DANL 310 Lecture 06

Byeong-Hak Choe

February 15, 2022

Show me the right number

Loading the R packages

library(tidyverse)

## ── Attaching packages ─────────────────────────────────────── tidyverse 1.3.1 ──

## ✓ ggplot2 3.3.5     ✓ purrr   0.3.4
## ✓ tibble  3.1.6     ✓ dplyr   1.0.8
## ✓ tidyr   1.1.4     ✓ stringr 1.4.0
## ✓ readr   2.1.2     ✓ forcats 0.5.1

## ── Conflicts ────────────────────────────────────────── tidyverse_conflicts() ──
## x dplyr::filter() masks stats::filter()
## x dplyr::lag()    masks stats::lag()

library(skimr)   # a better summary of data frame
library(scales)  # scales for ggplot

## 
## Attaching package: 'scales'

## The following object is masked from 'package:purrr':
## 
##     discard

## The following object is masked from 'package:readr':
## 
##     col_factor

library(gapminder) # gapminder data
library(socviz)  # data for visualization practice

Facet to make small multiples

p <- ggplot(data = gapminder,
            mapping = aes(x = year,
                          y = gdpPercap))
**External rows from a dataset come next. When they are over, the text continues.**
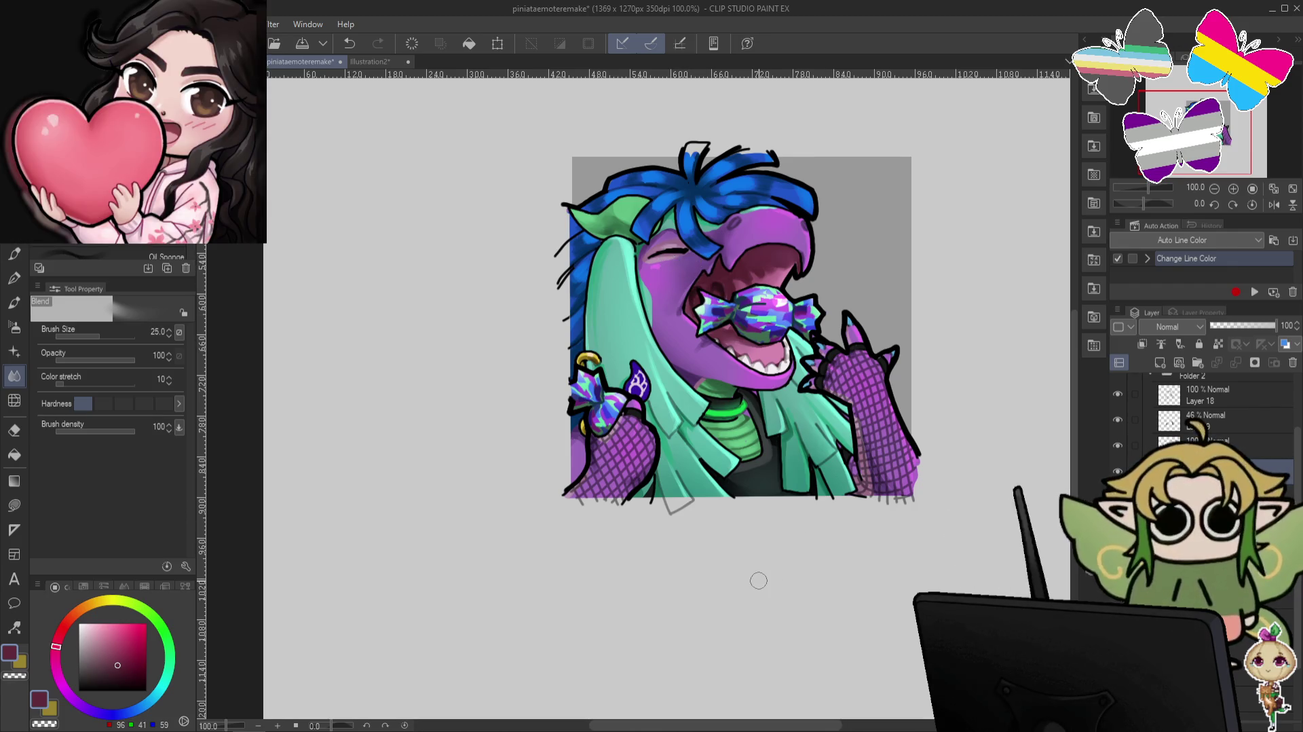
{"action": "left_click", "coordinate": [14, 255]}
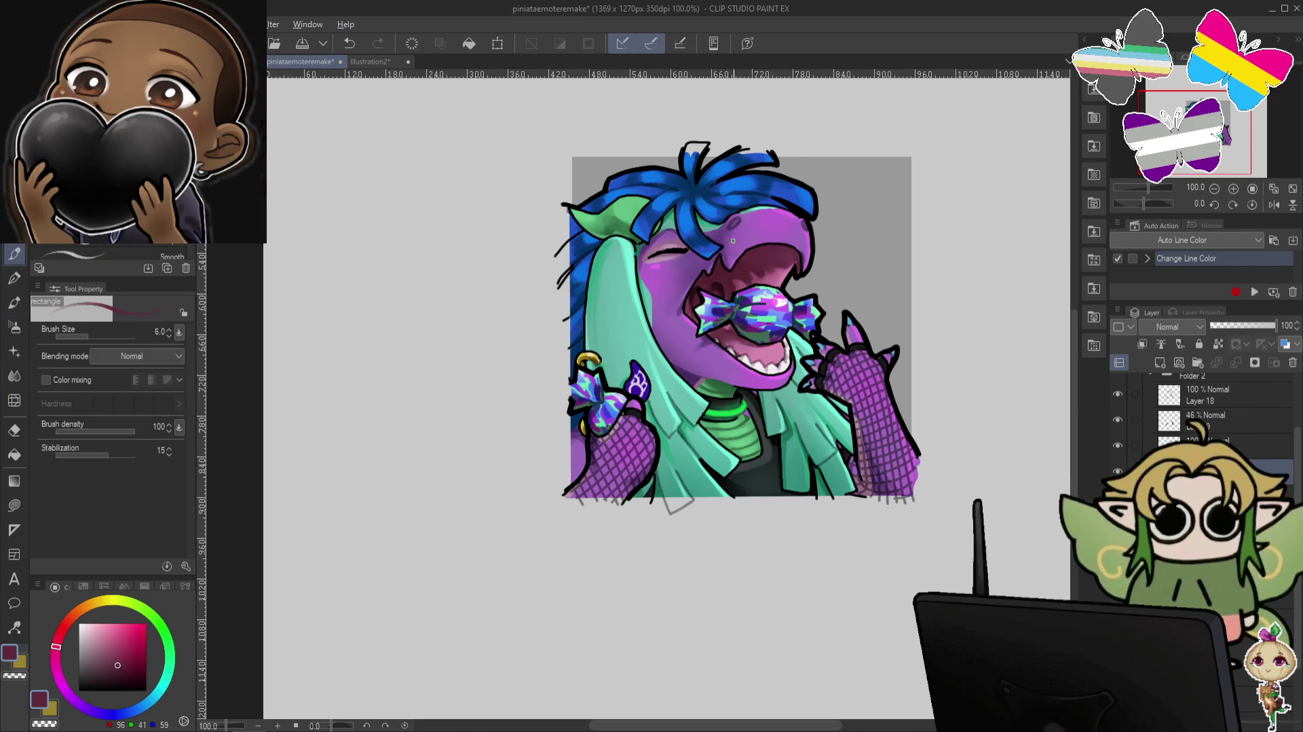
Save the emote file and drag a layer up to a new position in the stack.
{"action": "left_click", "coordinate": [1117, 445]}
{"action": "left_click", "coordinate": [1118, 445]}
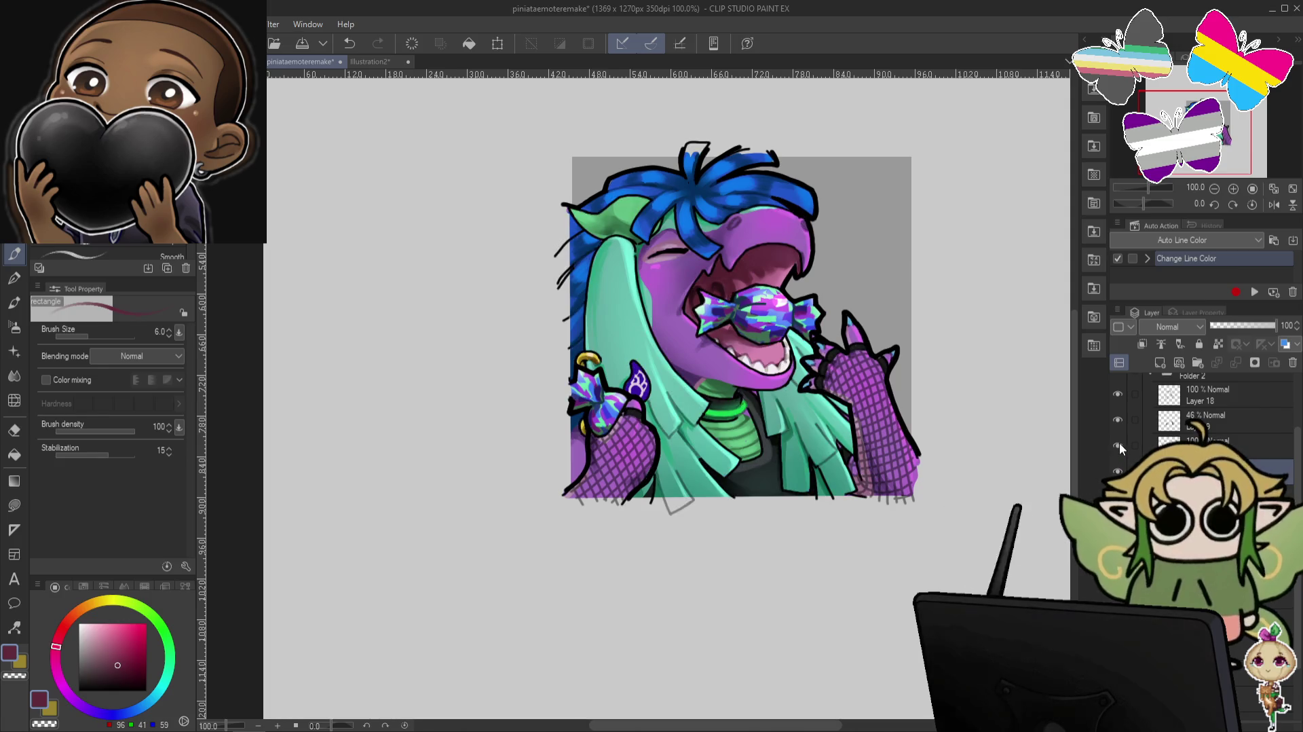
{"action": "left_click", "coordinate": [1147, 443]}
p + geom_line(color="gray70", aes(group = country)) +
    geom_smooth(size = 1.1, method = "loess", se = FALSE) +
    scale_y_log10(labels=scales::dollar) +
    facet_wrap(~ continent, ncol = 5) +
    labs(x = "Year", y = "GDP per capita",
         title = "GDP per capita on Five Continents") + 
    theme(axis.text.x = element_text(angle = 45),
          axis.title.x = element_text(margin = margin(t = 20)))

The facet_wrap() function is best used when you want a series of small multiples based on a single categorical variable.
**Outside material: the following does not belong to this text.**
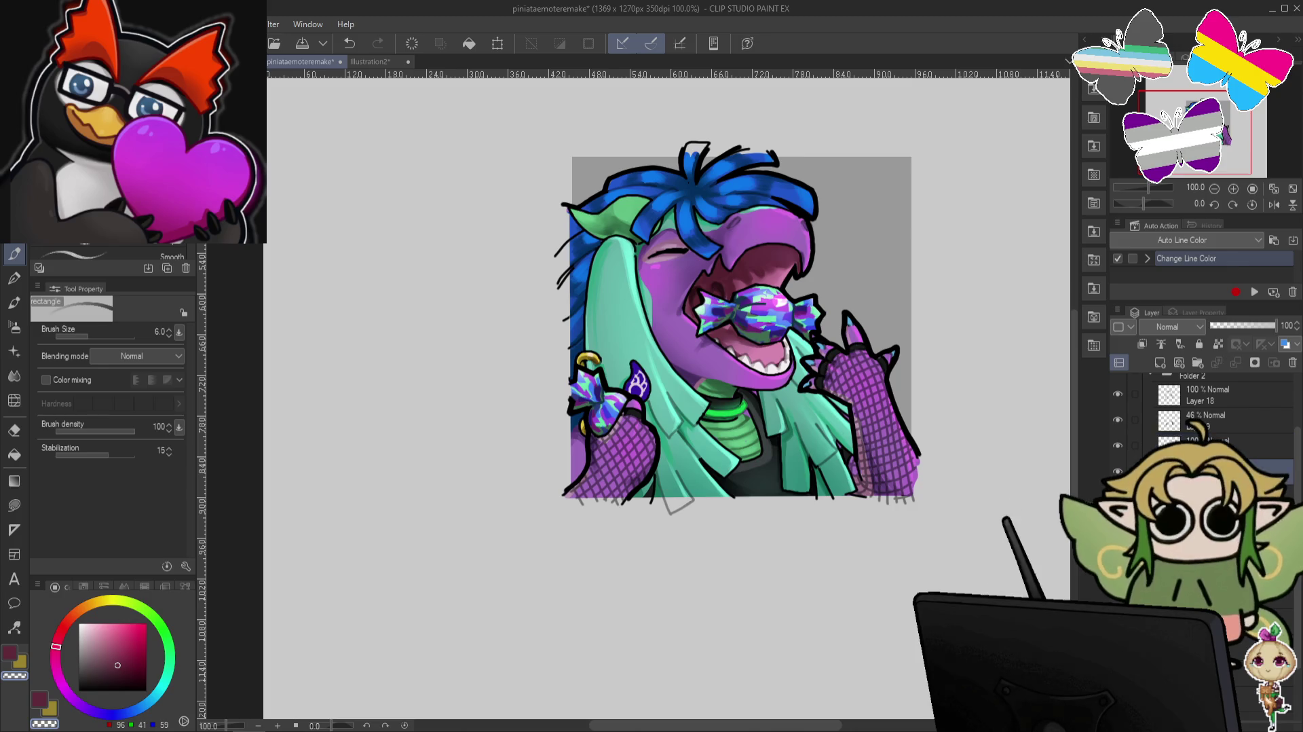
{"action": "key", "text": "ctrl+s"}
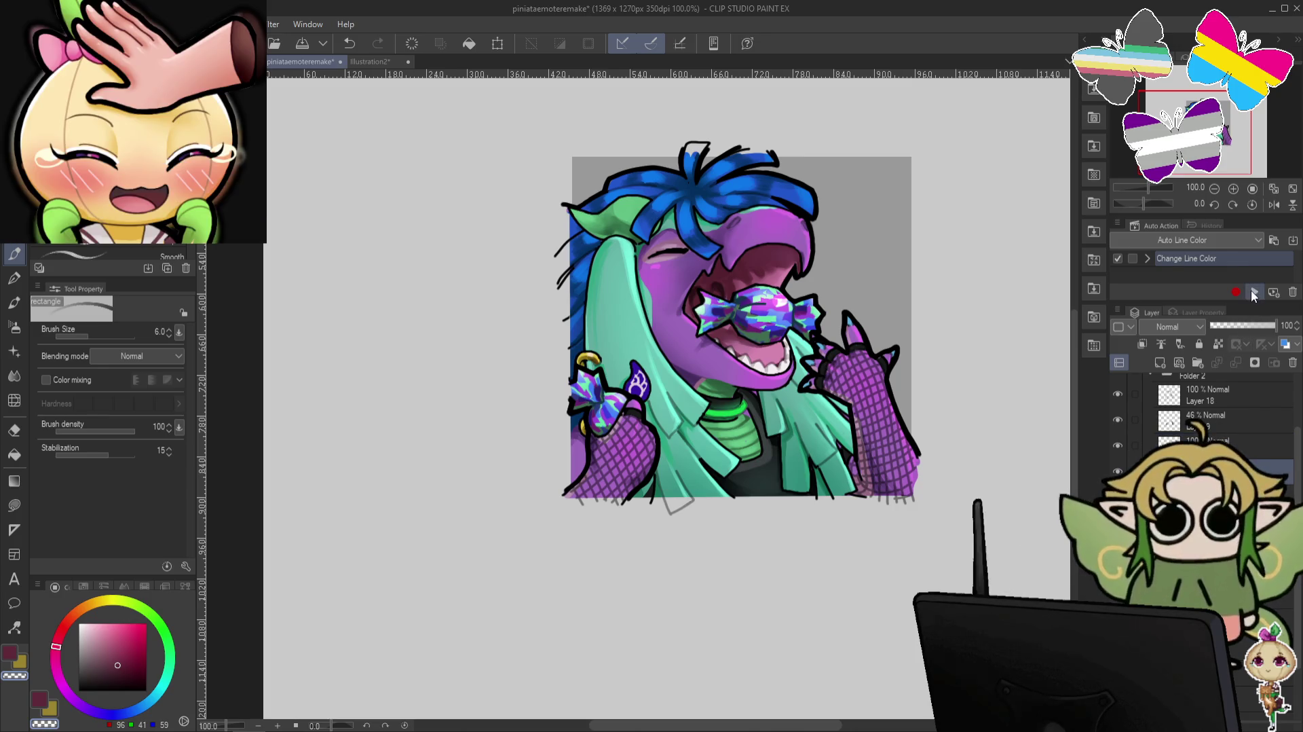
{"action": "left_click_drag", "start_coordinate": [1194, 469], "coordinate": [1194, 438]}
Facet to make small multiples

The 2016 General Social Survey data

The socviz package includes the gss_sm data frame.
- gss_sm is a dataset containing an extract from the 2016 General Social Survey.

?gss_sm
glimpse(gss_sm)
skim(gss_sm)
view(gss_sm)

Facet to make small multiples

p <- ggplot(data = gss_sm,
            mapping = aes(x = age, y = childs))

p + geom_point(alpha = 0.2) +
    geom_smooth() +
    facet_grid(sex ~ race)

The facet_grid() function is best used when you cross-classify some data by two categorical variables.
- e.g., the relationship between the age and the number of children by sex and race

Facet to make small multiples

Geoms can transform data

p <- ggplot(data = gss_sm,
            mapping = aes(x = bigregion))
p + geom_bar()

The count statistic is the one geom_bar() uses by default.

Geoms can transform data

p <- ggplot(data = gss_sm,
            mapping = aes(x = bigregion))
p + geom_bar(mapping = aes(y = ..prop..))

If we want a chart of relative frequencies rather than counts, we will need to get the prop statistic instead.
Our call to statistic from the aes() function generically looks like this: <mapping> = <..statistic..>.

Geoms can transform data

p <- ggplot(data = gss_sm,
            mapping = aes(x = bigregion))
p + geom_bar(mapping = aes(y = ..prop.., group = 1))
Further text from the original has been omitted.